In this guide, you can learn how to use MongoDB databases and collections with the MongoDB Java driver.

MongoDB organizes data into a hierachy of the following levels:

  • Databases
  • Collections
  • Documents

Databases are the top level of data organization in a MongoDB instance. Databases are organized into collections which contain documents. Documents contain literal data such as strings, numbers, and dates as well as other (embedded) documents. For more information on document field types and structure, see the server documentation for documents.

Use the getDatabase() method of a MongoClient instance to access a MongoDatabase in a MongoDB instance.

The following example accesses a database named "testDatabase":

MongoDatabase database = mongoClient.getDatabase("testDatabase");

Use the getCollection() method of a MongoDatabase instance to access a MongoCollection in a database of your connected MongoDB instance.

The following example accesses a collection named "testCollection" from a MongoDatabase:

MongoDatabase database = mongoClient.getDatabase("testDatabase");
MongoCollection<Document> collection = database.getCollection("testCollection");
Tip

If the provided collection name does not already exist in the database, MongoDB implicitly creates the collection when you first insert data into that collection.

Use the createCollection() method of a MongoDatabase instance to create a collection in a database of your connected MongoDB instance.

The following example creates a collection called "exampleCollection":

database.createCollection("exampleCollection");

You can specify collection options like maximum size and document validation rules using the CreateCollectionOptions class.

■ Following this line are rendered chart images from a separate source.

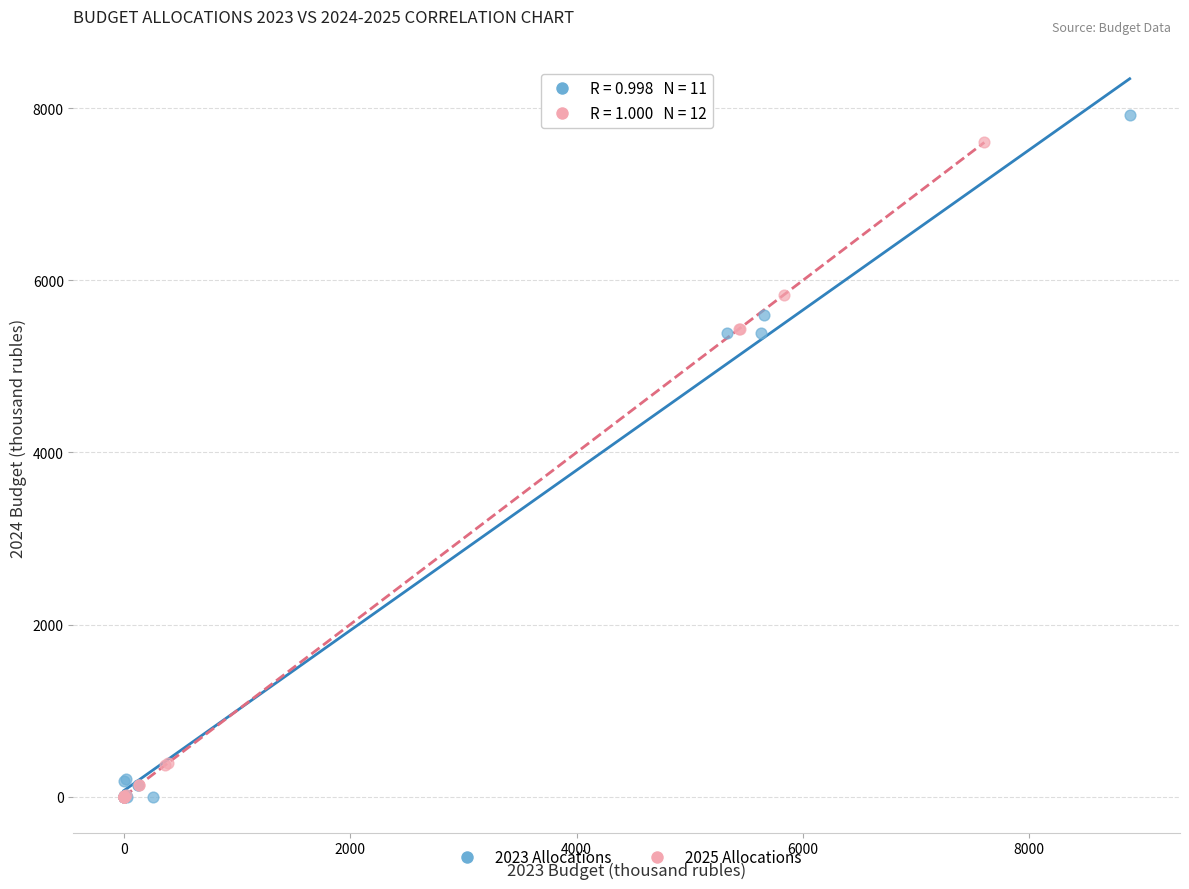

Which series has the widest spread of Y values?

2023 Allocations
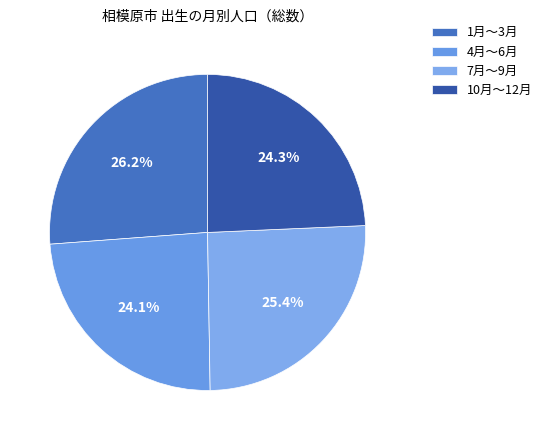

Is the sum of 1月～3月 and 7月～9月 greater than half?

Yes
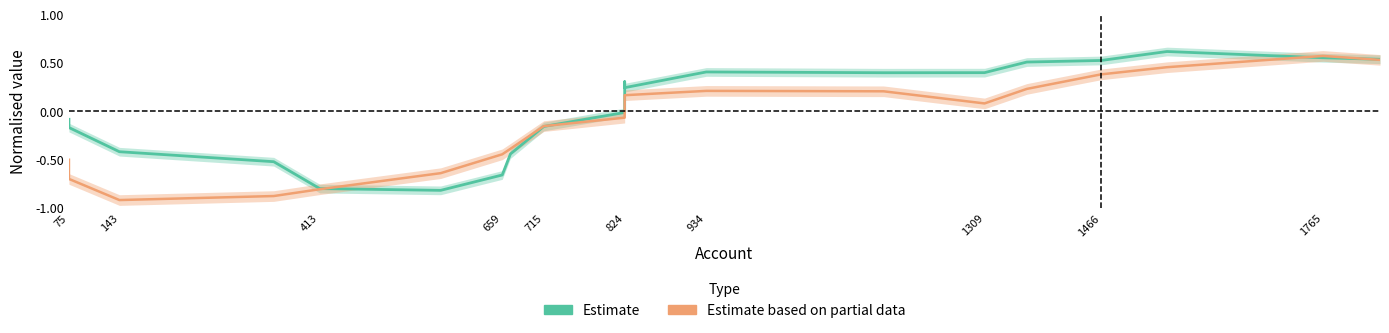

Reading right to left, what are all the values shown in this chart?

Estimate: 0.5	0.6	0.6	0.5	0.5	0.4	0.4	0.4	0.2	0.3	-0.0	-0.2	-0.4	-0.7	-0.8	-0.8	-0.5	-0.4	-0.2	-0.1
Estimate based on partial data: 0.5	0.6	0.5	0.4	0.2	0.1	0.2	0.2	0.2	0.1	-0.1	-0.2	-0.4	-0.4	-0.6	-0.8	-0.9	-0.9	-0.7	-0.5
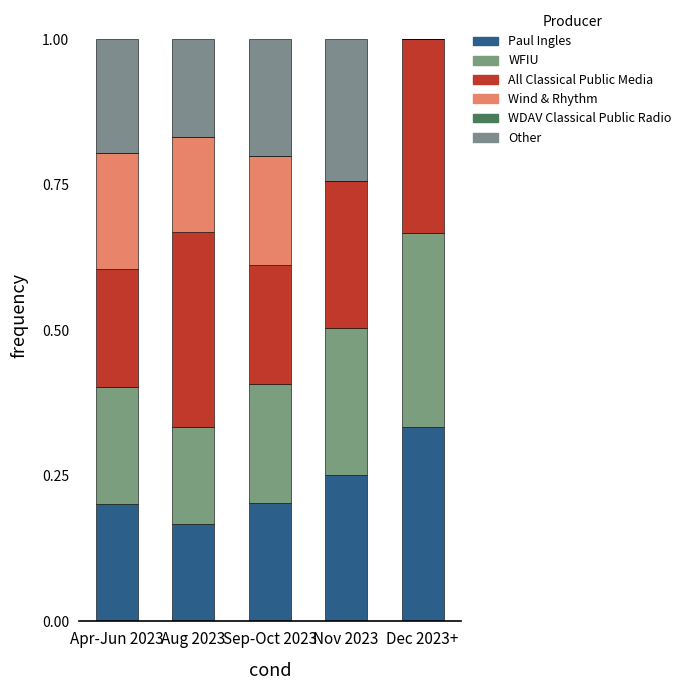

What value does the Wind & Rhythm series have at Apr-Jun 2023?

0.2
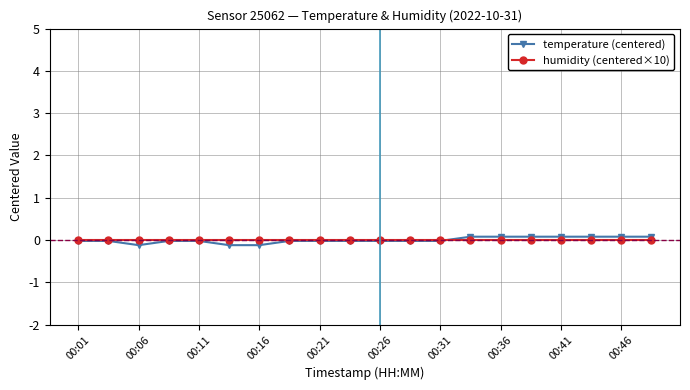

Which series has the largest range (max minus min)?

temperature (centered)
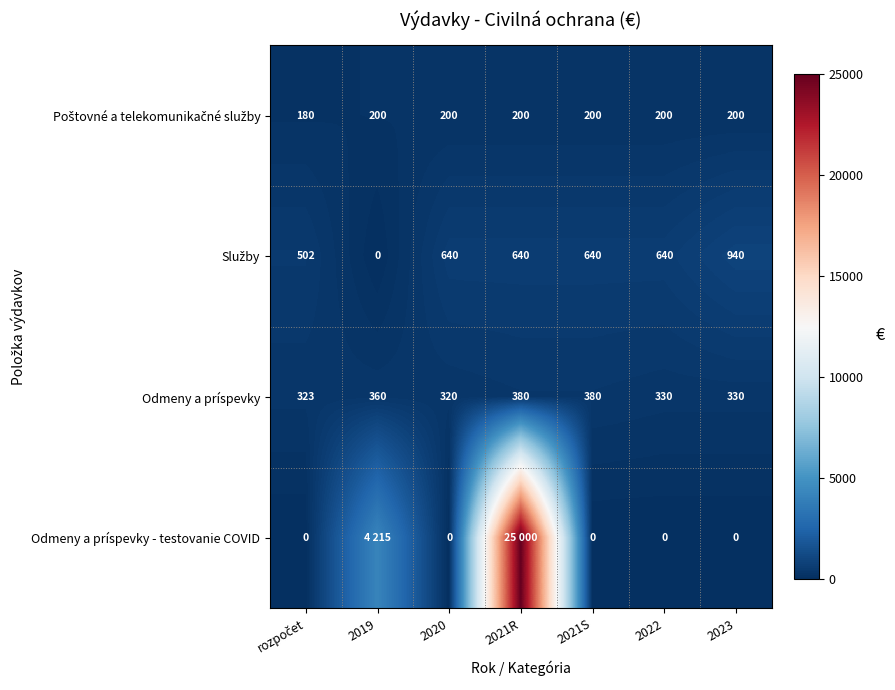

What is the highest value of the Odmeny a príspevky series?

380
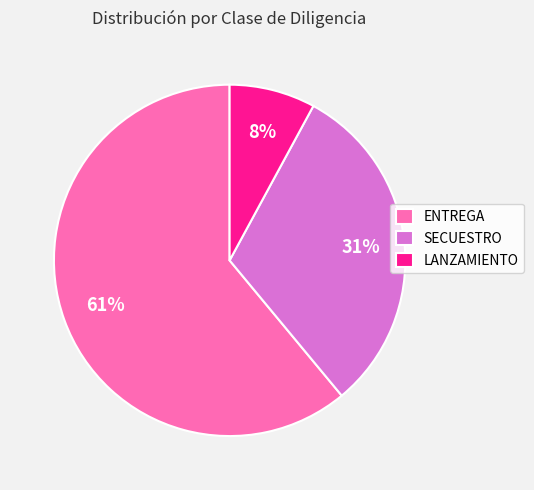

To the nearest percent, what is the combined percentage of LANZAMIENTO and SECUESTRO?

39%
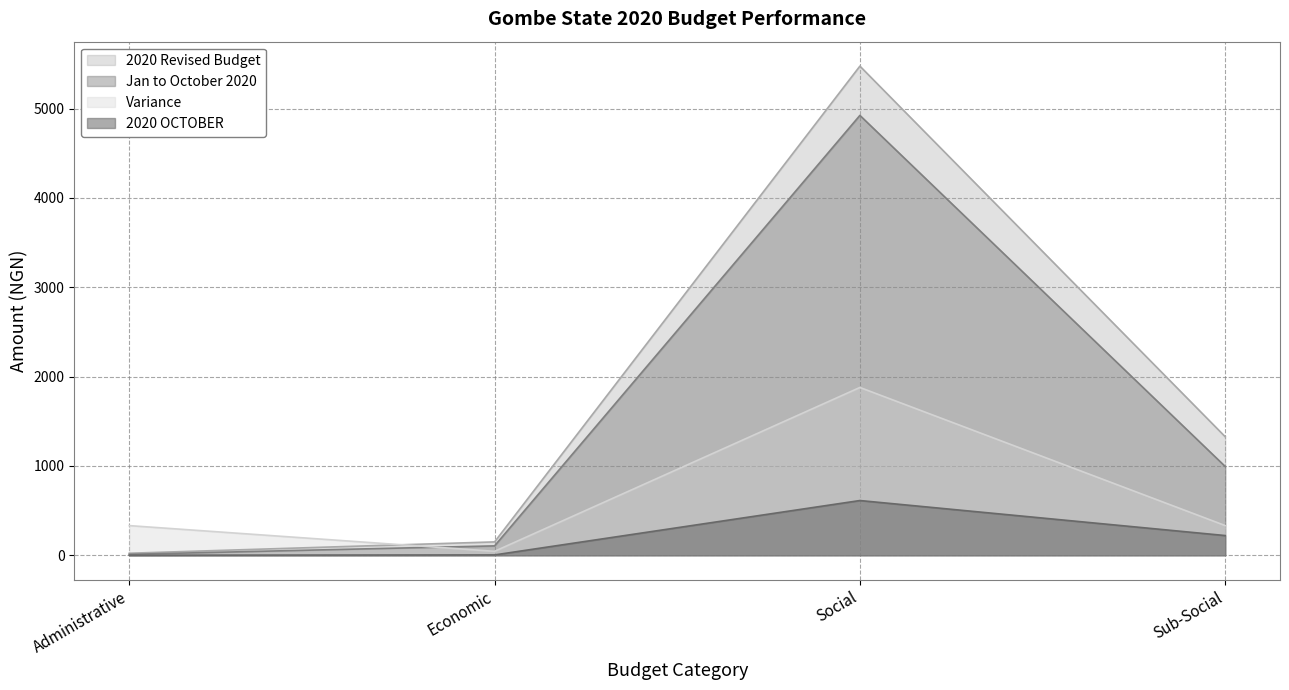

True or false: Jan to October 2020 has more than 2 points higher than both neighbors.

False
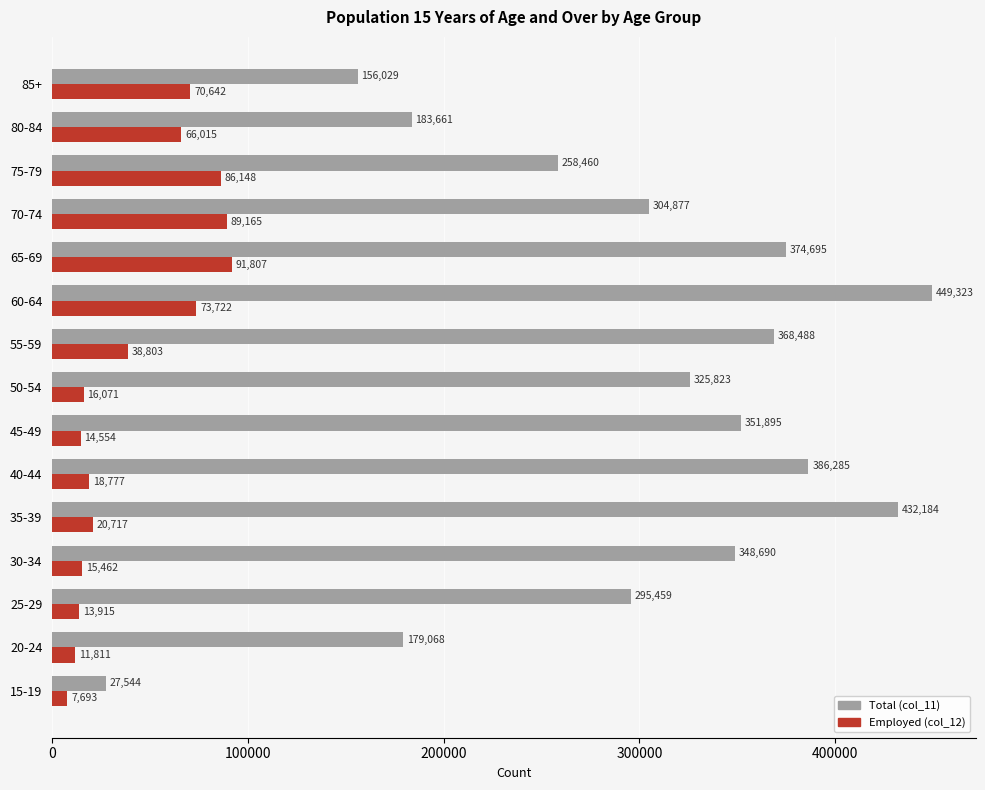

What is the difference between the second highest and second lowest values in the Total (col_11) series?

276155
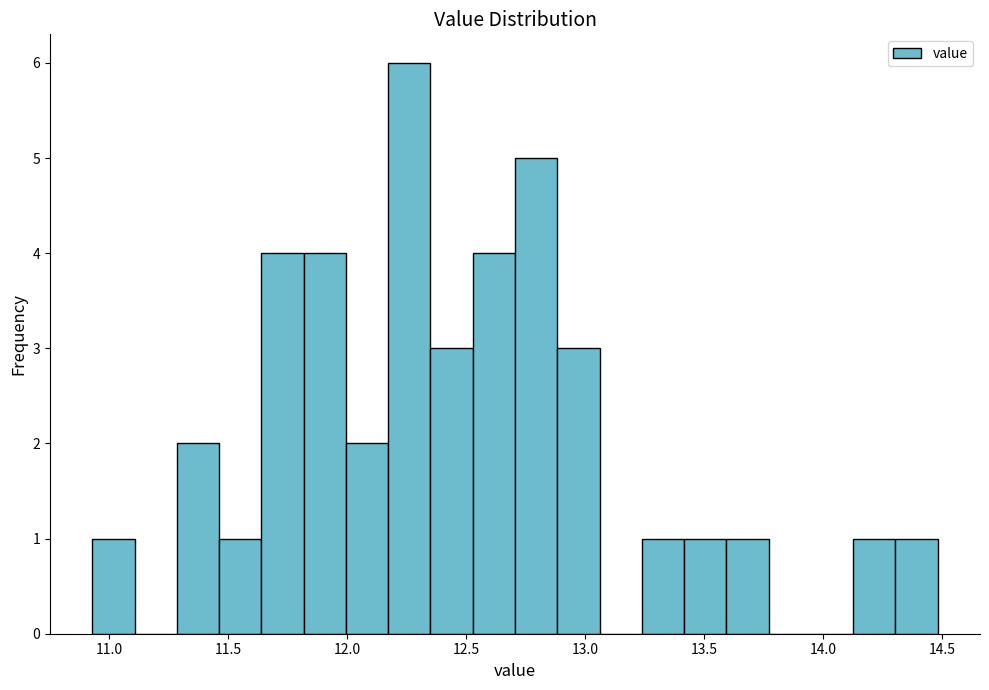

Around what value on the x-axis is the tallest bar? Give the approximate position of its centre, as read against the axis.

12.25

The createCollection() method accepts an instance of CreateCollectionOptions as an optional second parameter.

Document validation provides the ability to validate documents against a series of filters during writes to a collection. You can specify these filters using the ValidationOptions class, which accepts a series of Filters that specifies the validation rules and expressions:

ValidationOptions collOptions = new ValidationOptions().validator(
Filters.or(Filters.exists("commander"), Filters.exists("first officer")));
database.createCollection("ships",
new CreateCollectionOptions().validationOptions(collOptions));

For more information, see the server documentation for document validation.

You can query for a list of collections in a database using the MongoDatabase.listCollectionNames() method:

for (String name : database.listCollectionNames()) {
System.out.println(name);
}

You can remove a collection from the database using the MongoCollection.drop() method:

MongoCollection<Document> collection = database.getCollection("bass");
collection.drop();
Warning
Dropping a Collection Deletes All Data in the Collection

Dropping a collection from your database also permanently deletes all documents within that collection and all indexes on that collection. Only drop collections that contain data that is no longer needed.

Read preferences, read concerns, and write concerns control how the driver routes read operations and waits for acknowledgement for read and write operations when connected to a MongoDB replica set. Read preferences and read concerns apply to all read operations; write concerns apply to all write operations.

MongoDatabase instances inherit their write concern, read concern, and write preference settings from the MongoClient used to create them. MongoCollection instances inherit their write concern, read concern, and write preference settings from the MongoDatabase used to create them. However, you can use the following methods to obtain an instance of a MongoDatabase or MongoCollection with a read preference, read concern, or write concern that differs from the setting they would normally inherit:

Tip

The withReadConcern(), withReadPreference(), and withWriteConcern methods create a new instance of a MongoDatabase or MongoCollection with the desired preference or concern. The MongoDatabase or MongoCollection upon which the method is called retains its original preference and concern settings.